* [ACTIVITIES]
1) List every film title named in the passage below about Mel Gibson's Apocalypto.
2) According to the passage below about Gibson's Apocalypto, what kind of movie does Gibson prefer to call it?

* [DOCUMENT EXTRACT]
##########

The same blood-and-guts approach that characterised Gibson’s 1995 Oscar-winning Braveheart and Passion is evident in Apocalypto, only more so. He is not defensive about the onscreen bloodshed, claiming that his movie “reflects the violence used by the oppressors”, who are shown cutting the hearts out of their living victims.

“The world is a violent place,” he philosophises. “But this movie is not as violent as a chainsaw horror movie, where a teenager with pimples is being hacked to death. The sacrifices at the temple are puny compared to what they did to the guy on the rack.”

Gibson prefers to describe Apocalypto as a political action movie, about a great culture destroyed by fear and corruption, which is also a metaphor for contemporary society. “We’re all afraid,” Gibson says. “It’s amazing how racked by fear we are these days.” The film also has a distinct ecological tinge, although Gibson insists that he is “not a tree hugger”.

##########

* [AVAILABLE DATA]
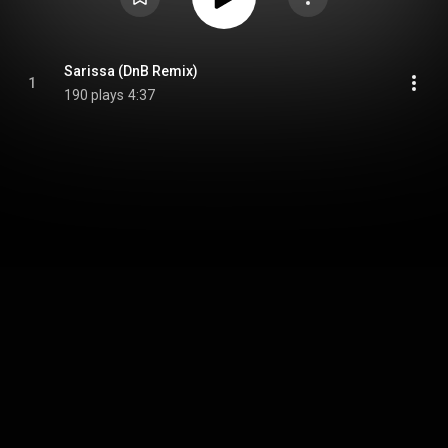
Sarissa (DnB Remix)
1
190 plays
4:37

##########

* [ANSWERS FOR THE TASKS]
1) Braveheart, Passion, Apocalypto

2) He prefers to describe it as a political action movie.